### Input material
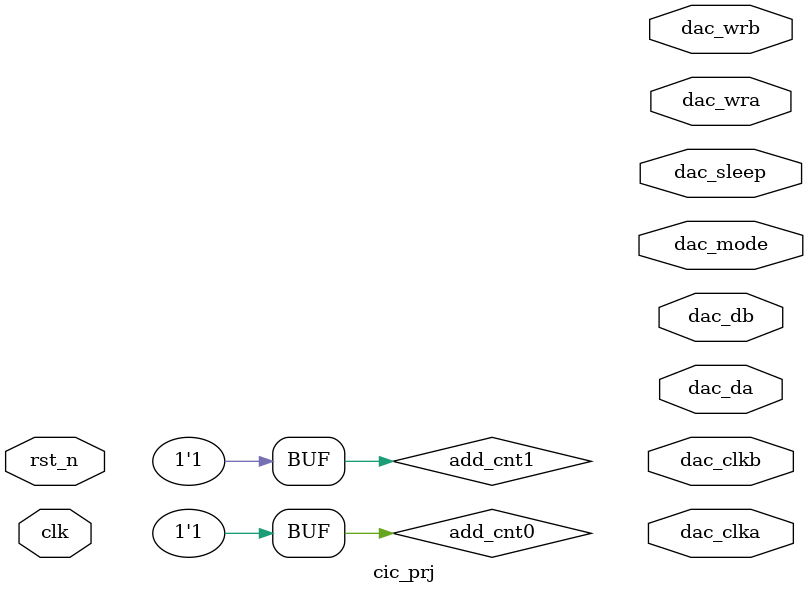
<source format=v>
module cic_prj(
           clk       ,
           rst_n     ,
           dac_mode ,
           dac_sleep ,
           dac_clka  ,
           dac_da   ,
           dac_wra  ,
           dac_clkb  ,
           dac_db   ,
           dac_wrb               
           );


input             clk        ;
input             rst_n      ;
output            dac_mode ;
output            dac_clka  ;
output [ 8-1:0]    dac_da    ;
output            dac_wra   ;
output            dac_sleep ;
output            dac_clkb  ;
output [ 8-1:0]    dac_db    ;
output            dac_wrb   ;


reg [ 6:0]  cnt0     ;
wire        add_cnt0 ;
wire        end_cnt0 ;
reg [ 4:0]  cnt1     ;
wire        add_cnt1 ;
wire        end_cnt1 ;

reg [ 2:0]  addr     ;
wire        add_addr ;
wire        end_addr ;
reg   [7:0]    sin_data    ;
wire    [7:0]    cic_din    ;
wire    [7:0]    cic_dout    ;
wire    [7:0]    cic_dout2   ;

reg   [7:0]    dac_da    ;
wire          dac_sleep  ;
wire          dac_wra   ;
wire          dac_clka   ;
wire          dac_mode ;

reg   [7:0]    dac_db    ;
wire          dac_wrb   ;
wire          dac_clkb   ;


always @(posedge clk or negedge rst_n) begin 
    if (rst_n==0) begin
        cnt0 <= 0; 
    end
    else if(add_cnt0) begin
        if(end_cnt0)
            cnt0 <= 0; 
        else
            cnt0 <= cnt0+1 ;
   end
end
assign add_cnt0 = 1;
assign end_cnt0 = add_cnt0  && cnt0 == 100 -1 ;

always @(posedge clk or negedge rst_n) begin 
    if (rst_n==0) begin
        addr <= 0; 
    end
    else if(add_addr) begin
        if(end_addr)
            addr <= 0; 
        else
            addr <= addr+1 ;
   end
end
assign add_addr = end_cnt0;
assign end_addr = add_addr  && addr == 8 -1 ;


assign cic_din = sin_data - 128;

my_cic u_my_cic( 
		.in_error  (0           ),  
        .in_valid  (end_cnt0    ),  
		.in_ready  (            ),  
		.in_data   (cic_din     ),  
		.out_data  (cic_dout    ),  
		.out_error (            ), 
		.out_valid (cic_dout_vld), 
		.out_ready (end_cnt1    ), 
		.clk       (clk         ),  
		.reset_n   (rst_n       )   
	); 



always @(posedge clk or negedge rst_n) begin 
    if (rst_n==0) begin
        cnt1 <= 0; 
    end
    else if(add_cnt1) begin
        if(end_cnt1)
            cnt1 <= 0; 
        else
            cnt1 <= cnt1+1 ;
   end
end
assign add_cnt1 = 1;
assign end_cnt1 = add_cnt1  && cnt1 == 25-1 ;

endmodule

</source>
* * *
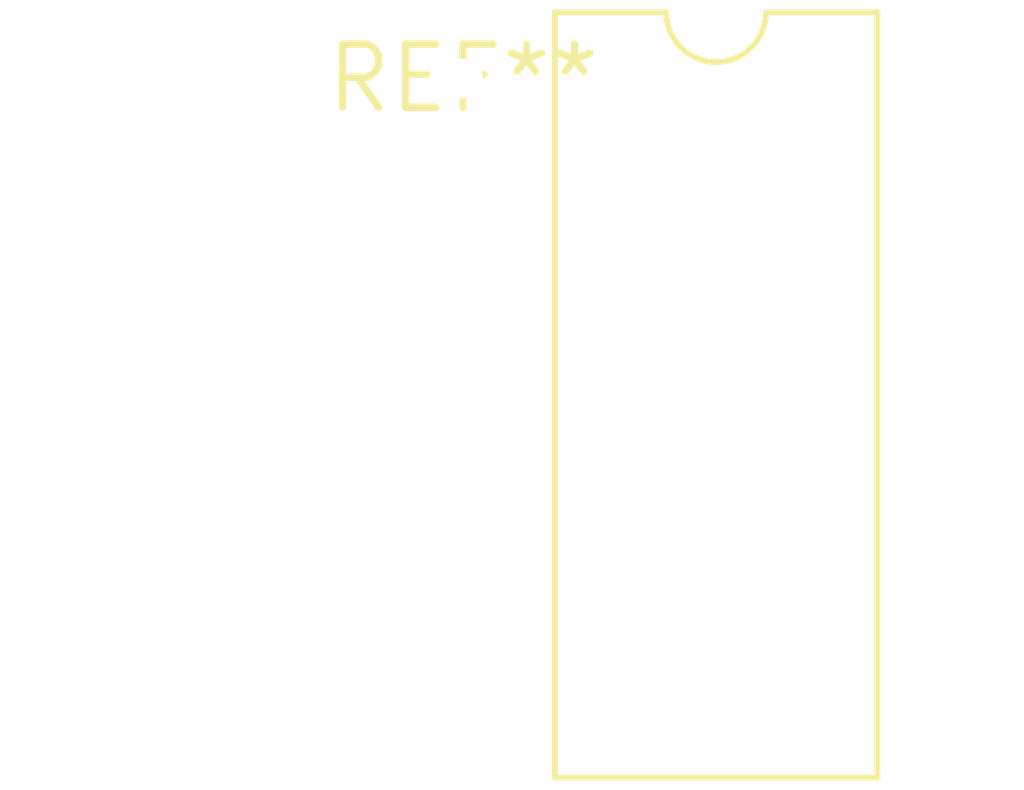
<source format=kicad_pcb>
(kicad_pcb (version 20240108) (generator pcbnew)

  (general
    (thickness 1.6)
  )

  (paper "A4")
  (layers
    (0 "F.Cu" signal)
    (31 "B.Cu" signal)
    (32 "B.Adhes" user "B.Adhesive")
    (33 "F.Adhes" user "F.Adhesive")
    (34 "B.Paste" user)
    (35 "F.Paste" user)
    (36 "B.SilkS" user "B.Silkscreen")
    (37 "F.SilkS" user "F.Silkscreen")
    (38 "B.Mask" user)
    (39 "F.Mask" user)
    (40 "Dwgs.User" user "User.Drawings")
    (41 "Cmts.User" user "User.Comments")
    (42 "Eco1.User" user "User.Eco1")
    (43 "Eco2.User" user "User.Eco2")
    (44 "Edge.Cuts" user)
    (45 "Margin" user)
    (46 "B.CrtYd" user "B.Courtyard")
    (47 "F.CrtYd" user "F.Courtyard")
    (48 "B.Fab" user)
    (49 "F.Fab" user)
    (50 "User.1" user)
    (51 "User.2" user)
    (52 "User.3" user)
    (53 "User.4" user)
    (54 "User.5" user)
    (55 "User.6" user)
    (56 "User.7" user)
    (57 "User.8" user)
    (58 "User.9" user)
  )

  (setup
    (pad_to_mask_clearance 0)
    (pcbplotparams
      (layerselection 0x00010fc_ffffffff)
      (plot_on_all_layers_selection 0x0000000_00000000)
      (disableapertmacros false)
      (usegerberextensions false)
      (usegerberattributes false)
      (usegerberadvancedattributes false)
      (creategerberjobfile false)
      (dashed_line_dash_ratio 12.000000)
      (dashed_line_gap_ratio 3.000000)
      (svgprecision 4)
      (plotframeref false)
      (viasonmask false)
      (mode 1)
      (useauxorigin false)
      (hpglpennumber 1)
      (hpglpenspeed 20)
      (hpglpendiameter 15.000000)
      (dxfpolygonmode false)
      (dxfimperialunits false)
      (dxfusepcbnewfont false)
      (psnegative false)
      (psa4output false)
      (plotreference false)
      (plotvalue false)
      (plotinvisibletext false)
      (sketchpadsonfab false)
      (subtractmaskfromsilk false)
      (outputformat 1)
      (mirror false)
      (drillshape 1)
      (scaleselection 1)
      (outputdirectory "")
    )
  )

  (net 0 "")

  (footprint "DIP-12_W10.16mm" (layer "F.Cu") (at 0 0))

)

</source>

### How to complete this task
Every line of the listing that includes the word "assign" forms the answer.

### Exercise output
assign add_cnt0 = 1;
assign end_cnt0 = add_cnt0  && cnt0 == 100 -1 ;
assign add_addr = end_cnt0;
assign end_addr = add_addr  && addr == 8 -1 ;
assign cic_din = sin_data - 128;
assign add_cnt1 = 1;
assign end_cnt1 = add_cnt1  && cnt1 == 25-1 ;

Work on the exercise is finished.